絵子の縁側便り 7月号

2025年7月
 玉井 公子

 雨が降れば蒸し暑く、晴れれば30度声の真夏日という体に厳しい日々が続いていますが、体調にお変わりは無いでしょうか? まだしばらくは梅雨とお付き合いしなければなりませんが、この時期雨が降らないと渇水になり、ただでさえ高くなったお米の作柄にも影響が出ますので、今しばらく我慢いたしましょう。明けない梅雨はありません。

 「晴雨時に適う」という言葉が有ります。お天気も良くて、適当に雨が降って穏やかに季節が循環していく、そんなイメージかと思います。最近は平年値を大きく超えたとか、災害が増えたとか大きく取り上げられていますが、昔から大雨や干ばつの記録は多数有り、何年も干ばつが続いたとか、冷害で作物が育たなかったとかで飢饉になったという記録が残っています。今年こそは災害の少ない年になってほしいと毎年願っていますが、気象観測衛星や雨雲レーダーの無かった時代に、その願いは今よりはるかに大きなことだったと思います。
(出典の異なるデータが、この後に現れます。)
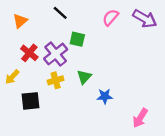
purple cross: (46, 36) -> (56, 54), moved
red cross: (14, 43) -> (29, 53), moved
 気象衛星などのほかにも現代人はお天気に対する便利な道具を手に入れました。大きなものとしては空調設備でしょう。温度や湿度をコントロールでき、夏でも冬でも快適に暮らすことができます。うちのおじいちゃん猫も、クーラーが無いと心臓に負担がかかり呼吸が困難になってしまうので、年中お世話になっています。私には、ちょっと寒い25度キープです。
 また、小さなものでは冷感グッズがたくさん出ています。手持ちの扇風機やネッククーラーなど、若いコたちはおしゃれグッズのように利用しています。
 寝具や下着にもひんやり触感のものや通気性の良いが増えました。扇風機の付いたベストは外で働く人には欠かせないものとなっています。まさに文明の利器といった感があります。

 ここで一つ、大きな問題があります。テレビなどで高齢者が熱中症で亡くなるというニュースをご覧になったことがあると思います。クーラーがあるのにつけていなかったと。電気代が高いから、節約していたのかしら? いえいえ、高齢になると暑さを感じにくくなるようです。私も90代の父と暮らしていましたが、元々暑さには強い父だったので、「暑いと思わへん」と言って、なかなかクーラーをつけようとしませんでした。「ネコがしんどいから早めにつけてよ!」「はいはい」…。
 高齢者は冷感グッズにも無頓着だし、のどの渇きも感じにくくなるようですので、身近にいらっしゃる場合は、気を配ってあげてくださいね。冷たいジュースを渡すよりも、スイカやトマト、キュウリなどの水分補給もできる食べ物が良さそうです。ビールは水分と思っている方が多いですが、アルコールは分解するのに体の水分を使うので、お水の補給が欠かせません。ご注意を(自戒を込めて)。

 暑いからと言って、冷やし過ぎも良くないですよね。外へ出た時との気温差も大きなストレスになります。汗をかくことも大事なので、朝早くや夕方など、比較的涼しい時間に外へ出て買い物やお散歩して、適度に汗をかくことも体に良いようです。体に良いからこれをしなくちゃ、ではなくその日のお天気や体調に合わせて柔軟に対応していけばよいかと思います。

 梅雨の晴れ間、雨に洗われた木々の緑。紫陽花、露草、花菖蒲。忍冬や梔子の甘い香り。青々とした早田をついと飛ぶツバメ。虹を見つけると何かいいことがありそうな。
 梅雨が明ければ合歓の木、向日葵、百日紅。入道雲、花火、夏祭り。
 夏には夏の楽しみ方があります。いやだいやだと思っていては、免疫力も下がります。文明の利器を上手に医療して、暑い季節を乗り切っていきましょう。

 写真は夏に花を咲かせるナンバンギセルという寄生植物です。まるで競馬のゴール寸前のようで、「ハナの差」というタイトルが付けられた、父のお気に入りの一枚です。昭和記念公園の盆栽園での撮影です。